Uniform Approximation of Eigenproblems of a Large-Scale Parameter-Dependent Hermitian Matrix

TL;DR

This paper introduces a greedy projection method for uniformly approximating the smallest eigenvalues and singular values of large parameter-dependent matrices, with proven convergence and practical efficiency.

Contribution

It develops a novel greedy iterative approach for uniform eigenvalue approximation that maximizes surrogate errors over the entire parameter space, unlike classical methods.

Findings

The method converges uniformly to the true eigenvalue function.

It significantly reduces matrix size while maintaining high accuracy.

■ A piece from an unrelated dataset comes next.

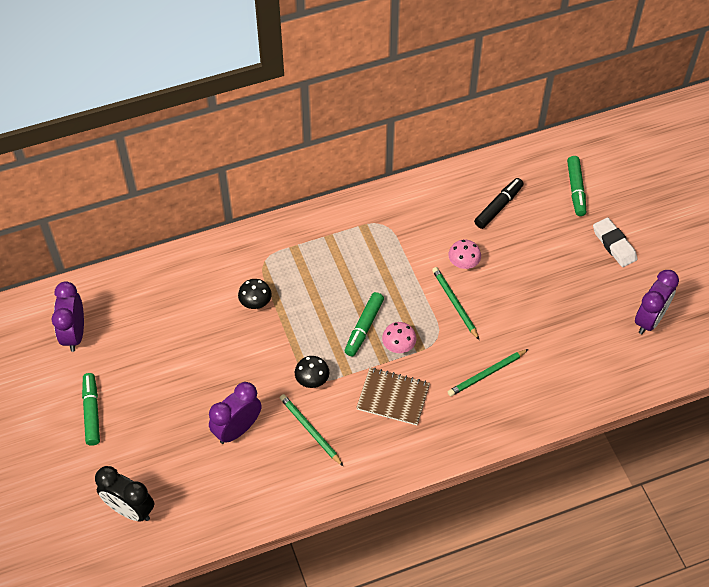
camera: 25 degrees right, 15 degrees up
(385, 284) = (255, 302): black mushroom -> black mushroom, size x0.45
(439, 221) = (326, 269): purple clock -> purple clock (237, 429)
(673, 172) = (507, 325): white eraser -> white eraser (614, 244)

Numerical examples demonstrate effectiveness on discretized parametric PDEs.

Abstract

We consider the uniform approximation of the smallest eigenvalue of a large parameter-dependent Hermitian matrix by that of a smaller counterpart obtained through projections. The projection subspaces are constructed iteratively by means of a greedy strategy; at each iteration the parameter where a surrogate error is maximal is computed and the eigenvectors associated with the smallest eigenvalues at the maximizing parameter value are added to the subspace. Unlike the classical approaches, such as the successive constraint method, that maximize such surrogate errors over a discrete and finite set, we maximize the surrogate error over the continuum of all permissible parameter values globally. We formally prove that the projected eigenvalue function converges to the actual eigenvalue function uniformly. In the second part, we focus on the uniform approximation of the smallest singular value of a large parameter-dependent matrix, in case it is non-Hermitian. The proposed frameworks on numerical examples, including those arising from discretizations of parametric PDEs, reduce the size of the large matrix-valued function drastically, while retaining a high accuracy over all permissible parameter values.